Turn the page for a Rosh Hashana honey garlic chicken recipe…
Honey garlic chicken
From: Tori Avey
4 lbs. chicken pieces, bone-in, skin-on
1/3 cup honey, divided
2 tablespoon extra virgin olive oil
1 tablespoon brown sugar
1 heaping tablespoon crushed garlic
1 tablespoon fresh Meyer lemon or lime juice
1/4 teaspoon cayenne pepper
1/4 cup white wine or chicken broth
2 teaspoon potato starch
Salt and pepper
1. In a small bowl, stir together the olive oil, 1/4 cup honey, brown sugar, garlic, lemon or lime juice, and cayenne to form a marinade.
2. Spray the bottom of a glass or ceramic baking dish with nonstick cooking oil, or brush lightly with olive oil. Place the chicken pieces into the dish, skin side up. Season the chicken pieces with salt and pepper (if using kosher chicken, salt lightly).
3. Pour the marinade evenly over the top of the chicken pieces, brushing them to coat. Cover the dish with plastic wrap and place in the refrigerator. Let the chicken marinate for 2 hours up to overnight.
4. When ready to cook, preheat oven to 400 degrees F. Remove the plastic wrap from the baking dish. Spoon marinade over the top of the chicken, then cover the baking dish with foil. Pierce the edges of the foil a few times to vent.
5. Roast the chicken for 1 hour, covered in foil, basting the chicken with marinade and drippings 2 or 3 times while it cooks. Remove foil and continue to roast for 20-30 more minutes till the skin becomes dark brown and crispy. It may blacken a bit in places due to the sugar content of the marinade.
6. Transfer cooked chicken pieces to a platter. Carefully tip the baking dish so that the pan drippings and juices gather in one corner. Use a spoon to skim off the clear liquid fat from the top, separating it from the solid drippings. Discard the fat.
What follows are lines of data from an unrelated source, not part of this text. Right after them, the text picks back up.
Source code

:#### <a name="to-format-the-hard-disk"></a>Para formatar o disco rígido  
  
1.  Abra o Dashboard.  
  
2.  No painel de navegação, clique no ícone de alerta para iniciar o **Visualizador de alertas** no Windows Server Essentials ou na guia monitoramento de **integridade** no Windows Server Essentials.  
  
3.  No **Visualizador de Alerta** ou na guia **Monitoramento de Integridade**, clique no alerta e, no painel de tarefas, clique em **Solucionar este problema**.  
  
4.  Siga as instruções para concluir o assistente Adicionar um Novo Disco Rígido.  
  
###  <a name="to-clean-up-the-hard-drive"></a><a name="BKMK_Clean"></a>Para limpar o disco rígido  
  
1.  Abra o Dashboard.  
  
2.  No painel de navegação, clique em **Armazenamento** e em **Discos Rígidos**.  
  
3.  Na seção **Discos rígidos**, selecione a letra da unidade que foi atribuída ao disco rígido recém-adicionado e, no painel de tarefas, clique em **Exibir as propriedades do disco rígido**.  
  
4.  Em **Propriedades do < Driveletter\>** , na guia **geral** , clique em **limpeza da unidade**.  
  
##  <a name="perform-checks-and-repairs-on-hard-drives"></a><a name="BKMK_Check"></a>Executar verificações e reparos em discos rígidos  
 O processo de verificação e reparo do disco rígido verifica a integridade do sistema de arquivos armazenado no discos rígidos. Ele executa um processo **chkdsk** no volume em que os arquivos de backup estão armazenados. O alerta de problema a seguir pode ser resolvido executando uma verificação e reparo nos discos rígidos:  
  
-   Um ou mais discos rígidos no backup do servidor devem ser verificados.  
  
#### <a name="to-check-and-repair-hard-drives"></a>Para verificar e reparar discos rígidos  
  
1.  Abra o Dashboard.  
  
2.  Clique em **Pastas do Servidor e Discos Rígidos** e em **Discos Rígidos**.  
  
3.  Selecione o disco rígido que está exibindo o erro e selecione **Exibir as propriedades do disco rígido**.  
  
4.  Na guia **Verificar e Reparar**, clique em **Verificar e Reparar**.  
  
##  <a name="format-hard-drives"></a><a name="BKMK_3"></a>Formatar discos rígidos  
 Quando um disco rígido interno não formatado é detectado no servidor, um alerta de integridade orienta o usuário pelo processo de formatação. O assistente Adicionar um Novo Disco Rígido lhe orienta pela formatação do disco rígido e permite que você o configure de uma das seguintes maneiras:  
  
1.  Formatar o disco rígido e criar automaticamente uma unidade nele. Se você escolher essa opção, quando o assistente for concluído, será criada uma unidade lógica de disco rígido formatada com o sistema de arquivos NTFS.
7. Strain the remaining drippings through a mesh strainer into a small saucepan. Heat the sauce slowly over medium.
8. While sauce is heating, in a small bowl stir together 2 tsp potato starch and ¼ cup cold water till dissolved. Add the starch mixture to the pan drippings, along with 1 tbsp honey and ¼ cup white wine or chicken broth. Stir the sauce over medium heat till it thickens and bubbles around the edges. If sauce is too thick, add more water or chicken broth. If the sauce is too thin, let it simmer till it thickens to desired consistency. Season sauce with salt and pepper to taste.
9. Serve the chicken pieces drizzled with warm honey sauce.